Art as Social Witness: Barbara Mumby Huerta’s “Our Matriarchs” Mural and the Manifest Differently Project
- barbaramumby1
- Feb 7
- 3 min read
By Barbara Mumby Huerta
Art is a way of visually naming what matters, what has been erased, and what must be carried forward. My mural “Our Matriarchs”—featured in the Manifest Differently project on Clarion Alley—grew out of this belief: that art can be a vehicle of community memory, honor, resistance, and deep relational accountability.
In fall 2023 I spent over 100 hours on Clarion Alley painting 13 Indigenous women of the Bay Area whose lifework centers care, advocacy, preservation of culture, collective resilience, and community leadership. This series of portraits was part of the larger Manifest Differently project, a multi-site collaboration of artists and poets led by Megan Wilson and Kim Shuck, supported by the Clarion Alley Mural Project (CAMP) and additional partners.
Honoring Matriarchs, Shifting Narratives
The choice to focus on living matriarchs was intentional. Each woman depicted is older than I am, rooted in deep generational knowledge, and has dedicated her life to strengthening community—often without public recognition. The number 13 refers not only to lineage and propagation of wisdom, but also to my own Powhatan tribal teachings about responsibility to past and future generations.
You can read more about the matriarchs featured in this work in Manifest Differently: Our Matriarchs.
Mural Practice as Community Engagement
As Mission Local reported in 2023, I painted the mural every day in September and early October on Clarion Alley, which sits between Mission and Valencia streets—a historically rich passageway known for community murals and creative expression.
The piece was unveiled during an open celebration attended by many of the honorees themselves, community members, and artists participating in Manifest Differently.

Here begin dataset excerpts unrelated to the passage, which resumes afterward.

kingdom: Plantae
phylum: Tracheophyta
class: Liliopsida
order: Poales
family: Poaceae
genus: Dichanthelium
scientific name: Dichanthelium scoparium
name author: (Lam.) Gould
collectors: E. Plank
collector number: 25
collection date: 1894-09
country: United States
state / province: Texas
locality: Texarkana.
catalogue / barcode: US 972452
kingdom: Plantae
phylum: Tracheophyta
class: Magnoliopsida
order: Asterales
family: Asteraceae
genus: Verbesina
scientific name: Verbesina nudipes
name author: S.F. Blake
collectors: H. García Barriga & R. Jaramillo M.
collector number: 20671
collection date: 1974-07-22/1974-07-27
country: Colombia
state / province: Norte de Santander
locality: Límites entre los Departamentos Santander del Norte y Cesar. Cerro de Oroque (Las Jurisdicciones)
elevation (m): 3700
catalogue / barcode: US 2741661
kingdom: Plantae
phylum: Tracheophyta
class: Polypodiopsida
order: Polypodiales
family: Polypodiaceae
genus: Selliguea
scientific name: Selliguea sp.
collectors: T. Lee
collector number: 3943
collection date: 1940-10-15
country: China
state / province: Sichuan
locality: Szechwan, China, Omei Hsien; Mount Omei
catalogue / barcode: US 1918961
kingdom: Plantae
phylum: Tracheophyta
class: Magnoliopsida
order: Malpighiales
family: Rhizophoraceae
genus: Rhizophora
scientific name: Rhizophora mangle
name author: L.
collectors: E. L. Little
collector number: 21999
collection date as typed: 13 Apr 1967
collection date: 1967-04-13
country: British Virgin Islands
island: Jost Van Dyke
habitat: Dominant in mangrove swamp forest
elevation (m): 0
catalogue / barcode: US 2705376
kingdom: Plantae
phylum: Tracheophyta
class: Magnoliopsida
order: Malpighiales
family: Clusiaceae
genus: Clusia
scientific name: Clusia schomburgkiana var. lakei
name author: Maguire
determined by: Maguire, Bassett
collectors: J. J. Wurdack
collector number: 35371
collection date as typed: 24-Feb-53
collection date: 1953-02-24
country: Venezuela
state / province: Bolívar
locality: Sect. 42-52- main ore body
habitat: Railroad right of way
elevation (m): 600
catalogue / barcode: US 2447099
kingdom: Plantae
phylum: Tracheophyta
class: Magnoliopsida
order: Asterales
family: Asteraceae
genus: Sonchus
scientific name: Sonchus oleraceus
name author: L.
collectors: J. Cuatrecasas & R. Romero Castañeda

Across the mural, hummingbirds carry red ribbons—symbols of ancestral presence—figuratively connecting those who came before with the lives and labors of those represented.

People featured in the mural include celebrated leaders such as Kim Shuck, Dr. LaNada War Jack, and Dr. Concha Saucedo Martinez, among others, illustrating the interconnected networks of resistance and resilience embedded in Indigenous and community life.
Manifest Differently: More than a Public Art Project
Manifest Differently itself interrogates the ongoing legacy of Manifest Destiny, unpacking how colonial expansion and structural violence continue to shape multiracial communities today. The project features 38 multigenerational artists and poets, underscoring resistance and collective forward vision through exhibitions, poetry readings, and public programming.
This exhibition was presented across several influential Bay Area venues, including Artists’ Television Access (ATA) and Minnesota Street Project (MSP), bringing visibility to diverse creative voices and community narratives.
Art as Cultural Continuity and Social Power

My work is rooted in the belief that art is not just image—it is social documentation, care work, politics, and cultural continuity. The women I depicted do not simply represent individuals; they embody legacies of community care, resistance, and cultural transmission that inform how we understand place, history, and future possibility in the Bay Area.
By anchoring these voices within a widely accessible public mural, we shift narratives—from those that marginalize and silence, to those that acknowledge power, resilience, and shared belonging.
About the Author
Barbara Mumby Huerta is an interdisciplinary artist, cultural strategist, and equity-centered leader whose work uses public art to elevate community memory and collective healing. She lives and works in the San Francisco Bay Area.